The end result of leaving the food out for the cats is that they live in a much more confined space than nature intended, hence the fighting. The food is pretty scarce outside of these feeding stations, but part of that is due to the predation of the cats on the native species.

A late night snack?

This little fellow is native. I saw two of them on the whole jetty.

The two local birds I saw compared to 6 cats and those were just the ones I photographed. The density of predators makes it impossible for the native species to survive. They're being annihilated by the ferals.

Make no mistake, kitties are fuzzy and cute. But so are little birds and rodents.

What, I'm not cute?

So why are we letting the fuzzy and cute alien species wipe out the fuzzy and cute natives?

Update: These posts have generated so much interest that I've followed it up with another one here.

5 comments:

Anonymous said...

Yeah, there's something about cats that I don't like, give me a dog any day.

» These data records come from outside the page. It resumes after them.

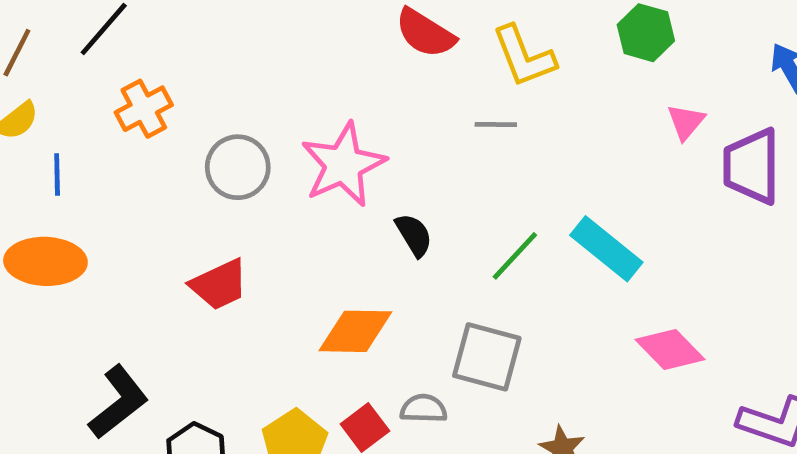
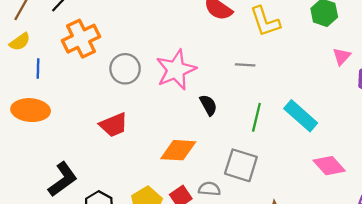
orange cross: (144, 109) -> (81, 39), size x1.4
gray line: (496, 125) -> (245, 65), moved
green line: (515, 256) -> (256, 117), turned -32

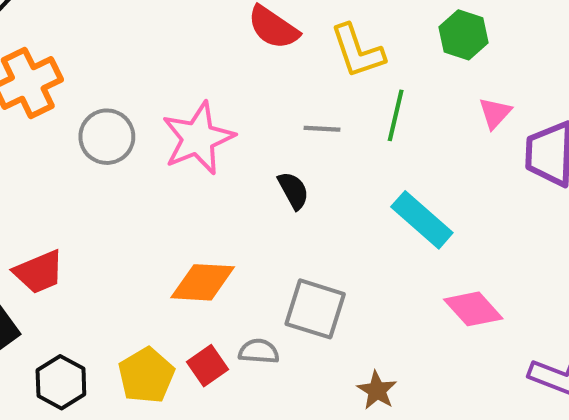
black semicircle: (208, 105) -> (293, 190), moved
green line: (256, 117) -> (396, 115), moved
red trapezoid: (114, 125) -> (39, 272), moved

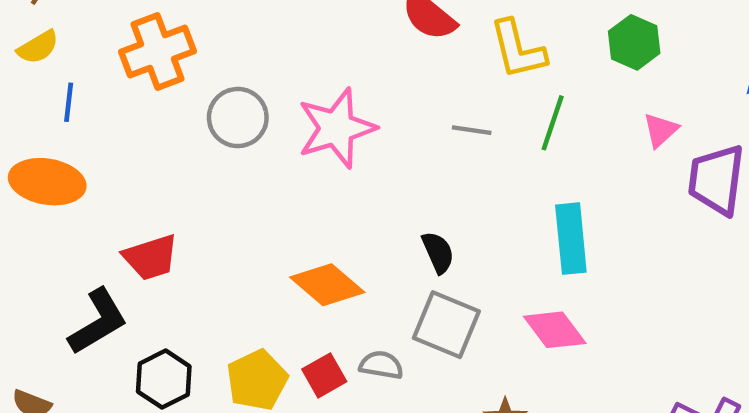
black semicircle: (293, 190) -> (438, 252), moved
cyan rectangle: (422, 220) -> (571, 239), turned 38
orange diamond: (203, 282) -> (327, 285), turned 32
pink diamond: (473, 309) -> (555, 330), moved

And I love wild birds whose deadly enemy is the cat. As I've said before, cats remind me of those pretty girls you'd dote on when younger, only to realise when older that what you thought was an aloof superiority was in reality nothing much going on in the old brain box.

Anonymous said...

Yes, mice/rats are cute to but carry deadly diseases that kill HUMANS.
Kill the cats and in turn you will be killing us. Also when the cats get spay/neutered that knocks the fight out of them. Their hormones is what causes most of the fighting so there is very little fighting after they have been spay/neutered.
Those cats look very good and in good health. I work at a feral clinic twice a week doing up to 150 cats each time. The cats in your pictures look great compared to what I have seen.

K T Cat said...

These days, rodents are no more likely to be disease vectors than anything else, particularly because of the hyperinflated predator population that we all keep - cats and dogs.

Go to Google Earth and look at San Diego. Cats get the run of all the populated areas. The natives get all the unpopulated areas.

The natives have been squeezed our by development and are now under attack by ferals. They have practically no habitat left at all and now we have people who maintain alien predators in their midst in higher than normal concentrations.

What does that lead to?

Anonymous said...

It leads to what most 'do good' because it makes you feel good activities do, unintended consequences that are worse than the original problem. It's the worm in the apple.

Jack Bauer said...

So protect the natives at the expense of the aliens. You racist.